Illinois Gov. J.B. Pritzker has spent the past year boosting his national profile, pitching himself as a top Democrat contender and a “competent executive” ready for higher office. But if his new $56 billion Illinois budget is the résumé, the fine print tells a different story—one with a lot more math and a lot less momentum.
Start with the economy. According to Moody’s Analytics, Illinois is projected to lag behind both the Midwest and the nation. Employment is expected to be “essentially unchanged.” Flat job growth in a state already dealing with outmigration and deep structural debt isn’t progress—it’s a polite way of saying “stuck.”
Then there’s pensions. Illinois remains the only state with more than $100 billion in unfunded pension liabilities, now hovering around $145 billion. Next year’s required contribution tops $10.7 billion. That obligation is baked into the budget, crowding out flexibility and leaving little room for real reform. Apparently, fiscal freedom is optional when the bill is mandatory.

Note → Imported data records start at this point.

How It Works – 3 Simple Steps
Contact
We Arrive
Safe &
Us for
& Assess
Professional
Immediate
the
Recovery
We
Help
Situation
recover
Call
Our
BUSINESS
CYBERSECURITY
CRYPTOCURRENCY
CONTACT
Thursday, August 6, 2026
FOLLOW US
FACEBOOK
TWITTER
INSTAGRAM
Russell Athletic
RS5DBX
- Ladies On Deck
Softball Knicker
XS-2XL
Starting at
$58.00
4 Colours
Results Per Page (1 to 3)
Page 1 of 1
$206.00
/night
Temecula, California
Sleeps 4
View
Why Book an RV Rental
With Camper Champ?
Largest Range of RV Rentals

Supporters like to point to multiple credit upgrades during Pritzker’s tenure. But despite those upgrades, Illinois still holds the lowest bond rating of any state in America. That’s not just a badge of dishonor—it raises borrowing costs and signals long-term instability to investors and employers.
The governor’s proposal boosts overall spending by about 1.6 percent. Outside pensions and education, discretionary growth is roughly 0.5 percent. Fans call that discipline. Critics call it survival math. Either way, the margin for error is microscopic.

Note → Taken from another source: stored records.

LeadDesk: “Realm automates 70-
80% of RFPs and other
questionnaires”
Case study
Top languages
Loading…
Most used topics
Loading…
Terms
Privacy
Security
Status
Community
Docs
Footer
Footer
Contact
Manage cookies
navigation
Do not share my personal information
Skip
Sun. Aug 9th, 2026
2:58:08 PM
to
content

The administration projects a general fund surplus of just $24 million on a $56 billion budget. On a spreadsheet that size, $24 million isn’t a cushion—it’s pocket change.
About $1.7 billion in federal funding faces uncertainty due to legal disputes and shifting federal policy, yet the budget assumes the money will keep flowing. Meanwhile, it introduces new targeted business taxes, including a levy on large social media platforms expected to raise about $200 million. Because when in doubt, tax something trendy and hope it works out.

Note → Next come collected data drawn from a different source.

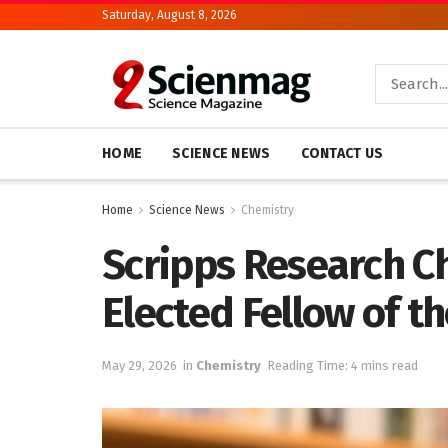
Saturday, August 8, 2026
HOME
SCIENCE NEWS
CONTACT US
Home
Science News
Chemistry
Scripps Research C
Elected Fellow of t
May 29, 2026
in
Chemistry
Reading Time: 4 mins read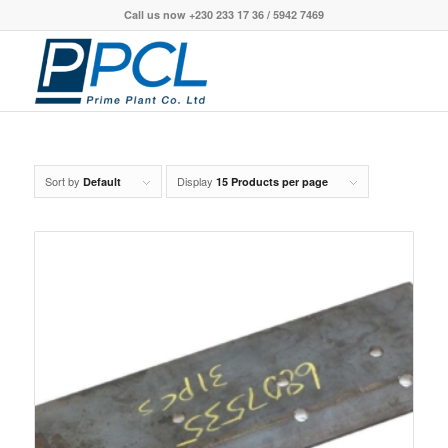
Call us now +230 233 17 36 / 5942 7469
Sort by
Display
Default
15 Products per page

As Pritzker’s national profile rises, the condition of his home state becomes part of the argument for—or against—him. His critics may be partisan, but the numbers aren’t. Illinois taxpayers already face one of the highest combined state and local tax burdens in the country. Pension debt remains unmatched nationwide. Job growth is projected to stall.
This is not a one-year hiccup. It is the eighth budget of his tenure.
A governor eyeing national leadership should be able to show durable reform, strong credit, and clear economic momentum. Instead, Illinois still carries the worst bond rating in the nation, triple-digit billions in pension debt, and an economy expected to stand still.
If this is the model being offered to voters nationwide, Illinois looks less like a blueprint and more like a warning label. Still, the silver lining is simple: Americans can study this balance sheet now—and make smarter choices for the future.